Goal of the exercise: Produce word for word the lines of the data below running from the one that has "RECT 2.570 2.635 158.430 108.990 ;" to the one that has "RECT 53.450 110.120 55.110 110.665 ;", inclusive, and no others.

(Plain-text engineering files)

▽

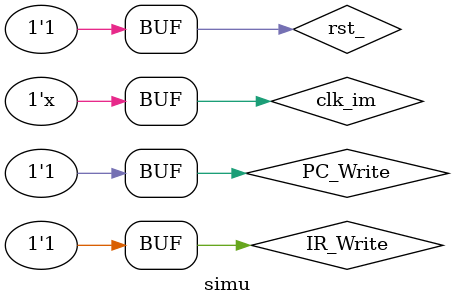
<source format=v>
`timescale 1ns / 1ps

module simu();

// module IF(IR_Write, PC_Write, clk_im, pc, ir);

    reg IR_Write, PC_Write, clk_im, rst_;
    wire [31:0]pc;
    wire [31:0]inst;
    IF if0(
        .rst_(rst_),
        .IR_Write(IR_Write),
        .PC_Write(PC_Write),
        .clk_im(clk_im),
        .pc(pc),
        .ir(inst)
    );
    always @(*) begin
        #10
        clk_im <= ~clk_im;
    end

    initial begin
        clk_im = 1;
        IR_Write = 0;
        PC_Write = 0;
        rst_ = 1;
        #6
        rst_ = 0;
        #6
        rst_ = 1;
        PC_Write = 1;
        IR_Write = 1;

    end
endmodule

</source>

△
▽

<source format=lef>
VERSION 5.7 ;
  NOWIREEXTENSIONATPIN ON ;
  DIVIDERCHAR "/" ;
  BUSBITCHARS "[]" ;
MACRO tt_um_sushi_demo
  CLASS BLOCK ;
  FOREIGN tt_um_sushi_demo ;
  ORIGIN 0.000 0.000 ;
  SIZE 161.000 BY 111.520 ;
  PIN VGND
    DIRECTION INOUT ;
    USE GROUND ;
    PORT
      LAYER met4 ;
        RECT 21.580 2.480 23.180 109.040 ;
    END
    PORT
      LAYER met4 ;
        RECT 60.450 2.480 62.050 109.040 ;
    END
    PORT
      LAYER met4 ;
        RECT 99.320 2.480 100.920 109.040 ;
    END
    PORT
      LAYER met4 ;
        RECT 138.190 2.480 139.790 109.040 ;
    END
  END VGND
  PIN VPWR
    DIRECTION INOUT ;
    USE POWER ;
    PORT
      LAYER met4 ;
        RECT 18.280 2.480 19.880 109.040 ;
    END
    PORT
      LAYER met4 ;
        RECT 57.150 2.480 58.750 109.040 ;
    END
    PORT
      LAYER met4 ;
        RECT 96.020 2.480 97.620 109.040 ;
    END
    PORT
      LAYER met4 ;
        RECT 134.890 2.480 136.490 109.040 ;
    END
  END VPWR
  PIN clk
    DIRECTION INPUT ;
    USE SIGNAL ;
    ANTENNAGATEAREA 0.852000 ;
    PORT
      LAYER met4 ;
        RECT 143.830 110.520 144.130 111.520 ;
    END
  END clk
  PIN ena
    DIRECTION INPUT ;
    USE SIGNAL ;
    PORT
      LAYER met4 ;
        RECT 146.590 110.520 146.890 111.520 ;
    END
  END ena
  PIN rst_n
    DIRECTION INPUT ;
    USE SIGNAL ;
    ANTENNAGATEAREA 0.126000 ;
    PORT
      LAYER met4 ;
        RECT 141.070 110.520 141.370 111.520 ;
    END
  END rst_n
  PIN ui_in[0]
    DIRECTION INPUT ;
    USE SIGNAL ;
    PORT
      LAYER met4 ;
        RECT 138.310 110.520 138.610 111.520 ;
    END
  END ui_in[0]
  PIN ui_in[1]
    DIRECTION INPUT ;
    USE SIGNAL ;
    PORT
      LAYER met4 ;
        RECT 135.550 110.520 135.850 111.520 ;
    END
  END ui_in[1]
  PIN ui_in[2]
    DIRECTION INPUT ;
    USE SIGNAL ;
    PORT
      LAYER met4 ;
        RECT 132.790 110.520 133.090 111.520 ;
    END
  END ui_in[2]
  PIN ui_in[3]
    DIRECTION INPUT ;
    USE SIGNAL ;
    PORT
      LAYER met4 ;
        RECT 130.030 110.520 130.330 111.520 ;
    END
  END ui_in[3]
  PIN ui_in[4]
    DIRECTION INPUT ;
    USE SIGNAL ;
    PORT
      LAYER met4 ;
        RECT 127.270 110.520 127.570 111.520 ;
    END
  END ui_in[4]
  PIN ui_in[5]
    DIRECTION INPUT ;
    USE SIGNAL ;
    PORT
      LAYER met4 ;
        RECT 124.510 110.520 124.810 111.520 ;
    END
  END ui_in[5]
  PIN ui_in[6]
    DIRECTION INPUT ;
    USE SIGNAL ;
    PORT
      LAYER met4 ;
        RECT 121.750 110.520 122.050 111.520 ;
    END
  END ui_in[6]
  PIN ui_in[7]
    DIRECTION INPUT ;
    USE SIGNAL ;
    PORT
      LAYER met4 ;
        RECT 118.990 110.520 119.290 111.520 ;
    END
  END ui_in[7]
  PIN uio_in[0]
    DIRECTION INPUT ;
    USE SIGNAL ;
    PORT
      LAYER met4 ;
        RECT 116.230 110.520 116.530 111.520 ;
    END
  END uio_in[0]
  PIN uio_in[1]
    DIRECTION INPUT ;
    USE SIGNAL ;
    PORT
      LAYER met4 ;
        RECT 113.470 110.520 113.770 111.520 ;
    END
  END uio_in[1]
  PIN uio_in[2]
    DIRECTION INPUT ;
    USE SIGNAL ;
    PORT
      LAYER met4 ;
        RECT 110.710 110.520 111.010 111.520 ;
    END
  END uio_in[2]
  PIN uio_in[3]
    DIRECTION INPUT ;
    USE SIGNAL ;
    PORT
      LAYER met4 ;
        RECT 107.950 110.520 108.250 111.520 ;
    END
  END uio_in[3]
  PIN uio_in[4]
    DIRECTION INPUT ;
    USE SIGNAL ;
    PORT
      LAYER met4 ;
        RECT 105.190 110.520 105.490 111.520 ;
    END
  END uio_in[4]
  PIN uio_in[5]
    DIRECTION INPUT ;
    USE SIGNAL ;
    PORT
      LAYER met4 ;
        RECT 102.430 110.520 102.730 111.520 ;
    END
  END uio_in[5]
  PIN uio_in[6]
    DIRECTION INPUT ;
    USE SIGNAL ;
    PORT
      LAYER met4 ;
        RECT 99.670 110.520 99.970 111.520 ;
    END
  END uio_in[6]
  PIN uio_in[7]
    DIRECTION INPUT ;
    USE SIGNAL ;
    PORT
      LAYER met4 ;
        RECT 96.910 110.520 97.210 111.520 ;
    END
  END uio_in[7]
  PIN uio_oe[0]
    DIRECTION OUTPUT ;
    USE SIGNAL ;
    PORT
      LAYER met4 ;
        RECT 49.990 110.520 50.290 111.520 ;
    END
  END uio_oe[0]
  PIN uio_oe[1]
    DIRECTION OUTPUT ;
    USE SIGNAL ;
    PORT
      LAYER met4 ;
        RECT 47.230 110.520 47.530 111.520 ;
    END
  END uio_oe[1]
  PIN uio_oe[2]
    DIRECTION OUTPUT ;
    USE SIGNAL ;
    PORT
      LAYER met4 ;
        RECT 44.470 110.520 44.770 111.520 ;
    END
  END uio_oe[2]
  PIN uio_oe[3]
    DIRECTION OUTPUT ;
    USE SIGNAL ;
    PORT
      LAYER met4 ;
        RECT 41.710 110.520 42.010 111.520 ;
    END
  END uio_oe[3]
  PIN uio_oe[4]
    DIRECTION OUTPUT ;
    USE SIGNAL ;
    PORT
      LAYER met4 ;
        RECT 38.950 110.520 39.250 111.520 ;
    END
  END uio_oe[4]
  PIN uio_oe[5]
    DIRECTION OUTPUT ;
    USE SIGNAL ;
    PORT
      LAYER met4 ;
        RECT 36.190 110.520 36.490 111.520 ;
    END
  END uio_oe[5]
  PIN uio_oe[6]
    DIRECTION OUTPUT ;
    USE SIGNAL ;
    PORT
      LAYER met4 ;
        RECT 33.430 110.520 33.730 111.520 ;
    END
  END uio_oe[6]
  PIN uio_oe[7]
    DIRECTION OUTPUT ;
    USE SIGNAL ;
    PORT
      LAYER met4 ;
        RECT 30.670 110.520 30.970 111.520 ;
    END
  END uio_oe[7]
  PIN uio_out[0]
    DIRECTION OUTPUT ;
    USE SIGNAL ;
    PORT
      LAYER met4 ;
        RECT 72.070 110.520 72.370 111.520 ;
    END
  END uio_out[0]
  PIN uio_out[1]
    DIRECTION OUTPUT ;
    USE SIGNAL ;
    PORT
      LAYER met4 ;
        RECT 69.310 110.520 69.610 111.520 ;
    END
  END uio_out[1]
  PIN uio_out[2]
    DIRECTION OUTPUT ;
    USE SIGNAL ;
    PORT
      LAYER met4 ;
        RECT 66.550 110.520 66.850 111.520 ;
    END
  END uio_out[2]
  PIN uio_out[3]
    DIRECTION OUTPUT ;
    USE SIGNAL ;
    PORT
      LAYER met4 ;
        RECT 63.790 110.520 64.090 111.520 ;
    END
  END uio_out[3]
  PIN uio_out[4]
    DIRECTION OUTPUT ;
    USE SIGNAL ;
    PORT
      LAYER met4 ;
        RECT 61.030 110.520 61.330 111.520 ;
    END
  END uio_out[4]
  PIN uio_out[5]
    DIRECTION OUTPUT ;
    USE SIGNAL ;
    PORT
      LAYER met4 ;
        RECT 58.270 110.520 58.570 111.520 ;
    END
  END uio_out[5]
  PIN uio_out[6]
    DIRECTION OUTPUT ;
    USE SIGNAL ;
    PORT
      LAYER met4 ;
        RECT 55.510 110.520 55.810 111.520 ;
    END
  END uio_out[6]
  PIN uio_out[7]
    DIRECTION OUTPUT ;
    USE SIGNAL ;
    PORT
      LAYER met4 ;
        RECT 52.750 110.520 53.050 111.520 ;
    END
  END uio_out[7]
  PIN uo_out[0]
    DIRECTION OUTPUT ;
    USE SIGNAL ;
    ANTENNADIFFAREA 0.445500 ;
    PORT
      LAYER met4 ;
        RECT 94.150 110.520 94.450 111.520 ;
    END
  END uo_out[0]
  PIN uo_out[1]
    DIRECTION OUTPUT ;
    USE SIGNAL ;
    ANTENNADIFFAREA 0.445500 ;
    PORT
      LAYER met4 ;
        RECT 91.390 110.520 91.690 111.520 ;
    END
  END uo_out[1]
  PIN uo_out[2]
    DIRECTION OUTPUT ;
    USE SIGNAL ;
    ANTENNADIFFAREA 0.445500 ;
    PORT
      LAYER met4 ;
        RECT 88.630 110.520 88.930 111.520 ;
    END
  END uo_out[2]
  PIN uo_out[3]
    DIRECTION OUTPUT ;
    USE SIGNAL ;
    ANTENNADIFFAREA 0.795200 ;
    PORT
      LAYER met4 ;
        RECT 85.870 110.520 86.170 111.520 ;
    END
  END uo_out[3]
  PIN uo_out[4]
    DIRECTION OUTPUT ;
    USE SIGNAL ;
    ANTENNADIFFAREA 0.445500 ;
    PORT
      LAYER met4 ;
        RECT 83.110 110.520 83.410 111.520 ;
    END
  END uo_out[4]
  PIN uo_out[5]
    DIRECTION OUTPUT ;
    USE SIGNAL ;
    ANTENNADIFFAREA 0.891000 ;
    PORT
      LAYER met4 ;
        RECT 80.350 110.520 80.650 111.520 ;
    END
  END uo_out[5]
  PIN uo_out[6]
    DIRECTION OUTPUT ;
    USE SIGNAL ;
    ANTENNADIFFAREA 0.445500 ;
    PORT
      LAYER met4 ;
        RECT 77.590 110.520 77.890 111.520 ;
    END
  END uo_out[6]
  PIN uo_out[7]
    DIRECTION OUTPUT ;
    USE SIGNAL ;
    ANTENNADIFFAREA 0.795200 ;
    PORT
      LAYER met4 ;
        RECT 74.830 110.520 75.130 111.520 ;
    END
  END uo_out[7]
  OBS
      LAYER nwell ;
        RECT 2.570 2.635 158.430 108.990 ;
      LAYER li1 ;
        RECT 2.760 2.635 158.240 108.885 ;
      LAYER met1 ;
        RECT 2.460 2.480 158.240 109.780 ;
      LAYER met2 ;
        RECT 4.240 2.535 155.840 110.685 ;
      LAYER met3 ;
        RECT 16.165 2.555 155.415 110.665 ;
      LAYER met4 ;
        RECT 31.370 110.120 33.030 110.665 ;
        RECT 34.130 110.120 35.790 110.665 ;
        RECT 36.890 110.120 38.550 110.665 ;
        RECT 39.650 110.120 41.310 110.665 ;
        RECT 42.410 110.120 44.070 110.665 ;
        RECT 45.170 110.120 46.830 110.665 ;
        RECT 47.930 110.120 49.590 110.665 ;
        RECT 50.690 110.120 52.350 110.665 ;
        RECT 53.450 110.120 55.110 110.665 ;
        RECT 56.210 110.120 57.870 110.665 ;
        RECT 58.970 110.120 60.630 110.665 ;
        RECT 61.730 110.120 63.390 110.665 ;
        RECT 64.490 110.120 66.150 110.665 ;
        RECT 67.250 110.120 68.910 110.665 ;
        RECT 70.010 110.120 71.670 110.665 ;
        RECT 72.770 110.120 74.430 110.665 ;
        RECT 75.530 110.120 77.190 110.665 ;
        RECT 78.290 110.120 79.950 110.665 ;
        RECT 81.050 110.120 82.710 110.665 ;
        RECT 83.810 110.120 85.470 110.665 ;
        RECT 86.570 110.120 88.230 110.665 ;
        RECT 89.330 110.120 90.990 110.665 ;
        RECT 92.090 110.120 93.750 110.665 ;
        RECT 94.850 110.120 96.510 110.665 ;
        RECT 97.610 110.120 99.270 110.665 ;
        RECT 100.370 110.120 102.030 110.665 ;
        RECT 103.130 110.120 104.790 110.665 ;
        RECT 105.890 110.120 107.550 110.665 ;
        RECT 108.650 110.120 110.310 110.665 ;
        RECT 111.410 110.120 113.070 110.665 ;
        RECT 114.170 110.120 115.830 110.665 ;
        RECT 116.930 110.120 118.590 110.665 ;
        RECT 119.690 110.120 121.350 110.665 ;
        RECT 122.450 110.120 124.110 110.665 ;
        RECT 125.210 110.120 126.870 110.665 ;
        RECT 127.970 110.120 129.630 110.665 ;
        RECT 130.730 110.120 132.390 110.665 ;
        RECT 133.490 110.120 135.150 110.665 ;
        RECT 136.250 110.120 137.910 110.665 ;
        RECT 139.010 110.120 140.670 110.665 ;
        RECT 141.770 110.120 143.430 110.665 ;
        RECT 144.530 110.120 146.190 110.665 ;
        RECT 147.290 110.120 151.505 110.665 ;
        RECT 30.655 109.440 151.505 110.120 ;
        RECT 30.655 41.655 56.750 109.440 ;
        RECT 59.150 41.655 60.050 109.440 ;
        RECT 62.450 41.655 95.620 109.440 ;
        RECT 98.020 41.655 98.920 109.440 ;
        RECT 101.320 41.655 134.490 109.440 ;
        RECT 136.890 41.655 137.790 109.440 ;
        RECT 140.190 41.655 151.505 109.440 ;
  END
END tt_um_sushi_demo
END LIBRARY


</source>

△
▽

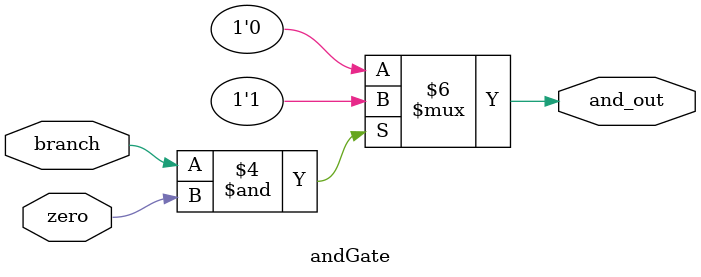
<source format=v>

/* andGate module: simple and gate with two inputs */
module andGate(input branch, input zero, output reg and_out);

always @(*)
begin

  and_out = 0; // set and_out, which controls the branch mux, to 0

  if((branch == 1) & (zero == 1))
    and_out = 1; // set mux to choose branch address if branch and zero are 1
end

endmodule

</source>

△

Result for this exercise:
        RECT 2.570 2.635 158.430 108.990 ;
      LAYER li1 ;
        RECT 2.760 2.635 158.240 108.885 ;
      LAYER met1 ;
        RECT 2.460 2.480 158.240 109.780 ;
      LAYER met2 ;
        RECT 4.240 2.535 155.840 110.685 ;
      LAYER met3 ;
        RECT 16.165 2.555 155.415 110.665 ;
      LAYER met4 ;
        RECT 31.370 110.120 33.030 110.665 ;
        RECT 34.130 110.120 35.790 110.665 ;
        RECT 36.890 110.120 38.550 110.665 ;
        RECT 39.650 110.120 41.310 110.665 ;
        RECT 42.410 110.120 44.070 110.665 ;
        RECT 45.170 110.120 46.830 110.665 ;
        RECT 47.930 110.120 49.590 110.665 ;
        RECT 50.690 110.120 52.350 110.665 ;
        RECT 53.450 110.120 55.110 110.665 ;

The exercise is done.